A Brand Promise is a simple promise that your company makes to meet your Core Customers need.

Ideally this also differentiates you in the market and is measurable.

A quick online search for the phrase “brand promise” trying to find real world examples results in most examples being generic business buzzwords that are meaningless and frankly pointless. Often a waste of good ink.

You will find things such as “To provide the best service in our industry” and “To meet the needs of all stakeholders”

These phrases are pointless because they are not measurable. Can a salesperson say to a potential client “We provide the best service in the industry”? A potential client just wouldn’t believe them and this would cause the potential client to lose trust in the salesperson. If however the salesperson said “Our goal is to provide the best service in the industry, and I can tell you that we consistently rate 15% higher in customer satisfaction scores than anyone else in our industry” it would increase the trust with the salesperson (if they could produce the figures).Naomi Simson Brand Promise

However being able to provide higher service levels might meet the Core Customers want, but it might not meet the Core Customers need. For example when Blockbuster video struck a deal with the movie studios to split profits on video releases rather than simply buy copies it meant that they had perhaps 100 copies of the latest release, whereas other smaller video stores only had 4 or 5 copies. If you were a smaller store you probably had only 4 or 5 copies of the latest release and it didn’t matter how good your service was, Blockbuster was meeting the customer need to have available the latest video release that day. People would literally drive past 5 video stores to get to a Blockbuster because they knew Blockbuster would have the video they wanted in store.

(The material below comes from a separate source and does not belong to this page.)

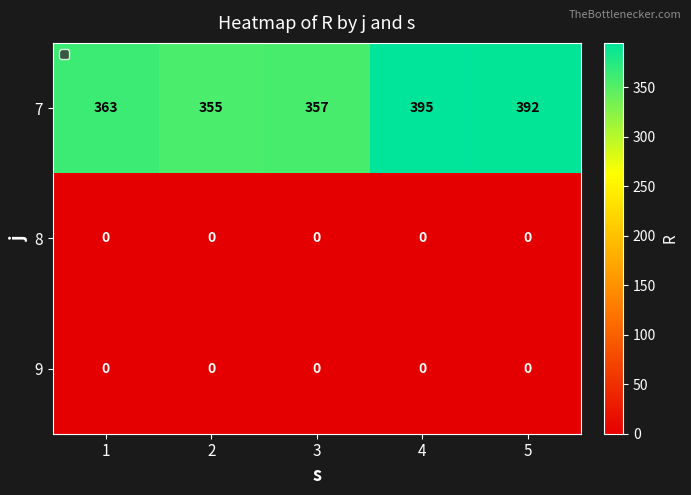

Which series changed the most between 1 and 2?

7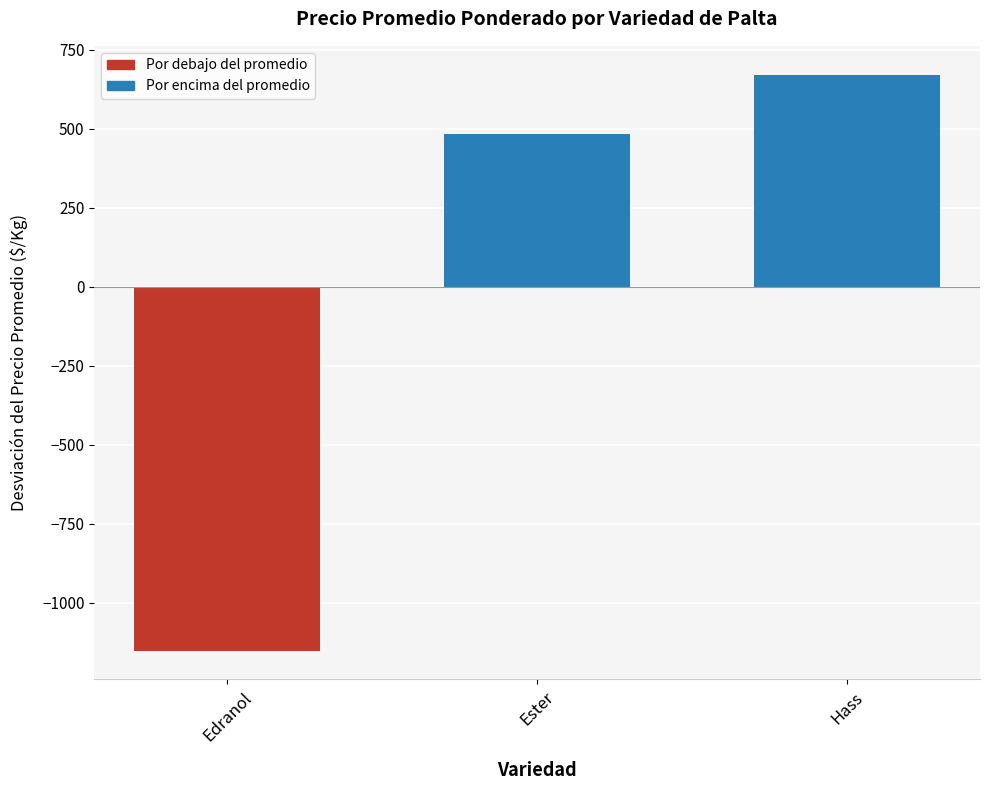

True or false: the data shows 1149.1 at Hass.

False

For Naomi Simson at RedBalloon, an Australian online experience gift retailer, she knew that the Brand Promise had to hurt when they failed to deliver on that promise to the customer (what we call the Catalytic Mechanism) and she knew it had to be unique as well as meeting the Core Customers need. Simson was told by a friend “I love your website, I use it as a directory and then I just Google it directly“. Naturally Simson was pretty upset at hearing this but it helped her to understand that a part of the Core Customers need was to not only have all the experiences available in one directory, but they also needed to be available at the same price you could buy them anywhere else.

After learning this customer need, RedBalloon developed the brand promise that “If you come to RedBalloon you won’t pay any more than if you go direct“. Then they developed the Catalytic Mechanism “if your do (pay more) we will give you 100% of the experience back“. This Brand Promise both delivered what the Core Customer needed, and focussed the team on consistently delivering the Brand Promise as no one wanted to cause a refund for a customer.